James Middleton, both a farmer and a family physician in Munfordville, balances dual lives. He routinely wakes up before sunrise, and finishes near or after sundown, to help improve the health of Hart County’s people and land.
For his laudable pursuit protecting his 150-year-old family farm, Middleton was recently awarded the Kentucky Leopold Conservation Award, which recognizes farmers and foresters exhibiting exceptional care and management of natural resources.
“I love the land, I love taking care of it,” Middleton told the Daily News on Monday. “I want to do it in a responsible way, in a way that the next generation will have a beautiful land to live and work in after me.”
The Sand County Foundation funds the annual $10,000 award to an exceptional private landowner.
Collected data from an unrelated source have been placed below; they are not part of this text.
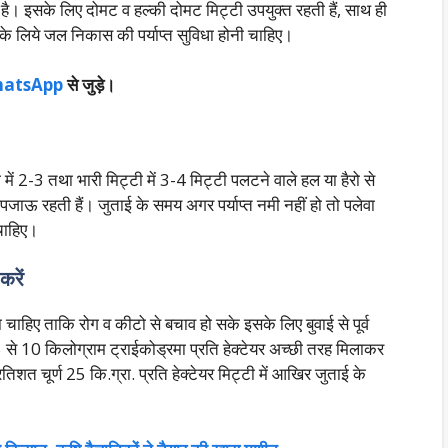
 है। इसके लिए दोमट व हल्की दोमट मिट्टी उपयुक्त रहती हैं, साथ ही
े लिये जल निकास की पर्याप्त सुविधा होनी चाहिए।
atsApp
से जुड़े।
में 2-3 तथा भारी मिट्टी में 3-4 मिट्टी पलटने वाले हल या हैरो से
ाऊ रहती हैं। जुताई के समय अगर पर्याप्त नमी नहीं हो तो पलेवा
चाहिए।
रें
चाहिए ताकि रोग व कीटो से बचाव हो सके इसके लिए बुवाई से पूर्व
से 10 किलोग्राम ट्राईकोड्रमा प्रति हेक्टेयर अच्छी तरह मिलाकर
िशत चूर्ण 25 कि.ग्रा. प्रति हेक्टेयर मिट्टी में आखिर जुताई के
The award’s namesake is Aldo Leopold, a conservationist known for writing “A Sand County Almanac,” in which he encouraged an ethical relationship between people and land.
“The foundation sees the value of recognizing the many farm families doing an outstanding job while providing us fruit, fiber and shelter,” said Steve Coleman, a former director for the Kentucky Division of Conservation and current state coordinator for the award, who applauded Middleton’s work regrowing forests and protecting nearby waterways. “James is a lifelong conservationist.”
Middleton earned a nomination – his third – this year from the Nature Conservancy, an environmental nonprofit that helped Middleton establish conservation easements along the Green River to protect the water from agricultural runoff. He planted about 600 acres of permanent hardwoods, native grasses and other vegetation to act as a riparian buffer along about two miles of river frontage.
Because the river feeds in Mammoth Cave, Midddleton feels especially passionate about protecting the unique ecosystem and world heritage site. After planting forests along the river, Middleton has observed eagles, bobcats and quail breathe life back into the land.
“The Green River is the most ecologically diverse river east of the Mississippi,” Middleton said. “It is a jewel. We have to protect it.”
Before medical school, Middleton obtained a Ph.D. in agricultural economics.
“While working on my Ph.D., I always wanted to come back to Hart County. I realized what we needed in Hart County wasn’t another farmer, but a doctor,” he said.
He inherited the farm in 1968 and then enrolled in medical school. He started a family medicine practice, married a pediatrician and began splitting his time between farmer and physician roles.
It’s not an easy lifestyle. On Monday, Middleton started his day at 5 a.m. and finished at 7 p.m. Throughout the day, he might make a couple calls to the farm, which is located several blocks from his clinic. On his days off, he gets more hands-on with his farm.
“You can do both,” Middleton said. “I love being outdoors. It’s a good change from my medical practice, although I love practicing medicine, too.”
For years, Middleton’s family harvested tobacco. But in 2005, when federal incentives shifted, Middleton decided to halt the practice of unsustainable row cropping and shifted to hay, pasture-fed cattle and hardwoods.
He also abandoned his dairy operation after embracing a new style of farming and land management. “There were nearly 300 dairies in Hart County in the ’70s and ’80s. Now there are only six left,” Middleton said.
His new crops were alfalfa, about 600 “mother” Polled Hereford cattle and hardwood trees. The farm is about 60 percent forest and about 40 percent pasture, hay, grazing land and open land.
In addition to planting “over a million” hardwood trees, Middleton also planted several hundred acres specifically for pollinators. He worries about their survival, though, as a third of his bees die each year when they travel to nearby land.
Between climate change, deforestation and wildlife loss, Middleton wants to foster better relations between people and their shared planet – just as Aldo Leopold encouraged.
“He was a leader of modern environmental ethics. He emphasized biodiversity and ecology, and the science of wildlife management,” Middleton said. “I think it’s very pertinent to what we’re facing right now in our country.
“We’re facing big changes and it’s because of human activity. And (people) are stuck in a building, in an air conditioned room.”
Moving forward, Middleton wants the environmental and economic future of the land to be secure, which is why his hardwood forests will also be selectively cut for timber sales.
But since it’s a 70- or 80-year crop cycle, this requires insurance that the farm will land in good hands to ensure the forest is strategically managed.
“We have to make a living out here, but in a way that respects our environment, our animals and trees in a sustainable way,” Middleton said. “I’ve spent my life following those concepts and that passion.”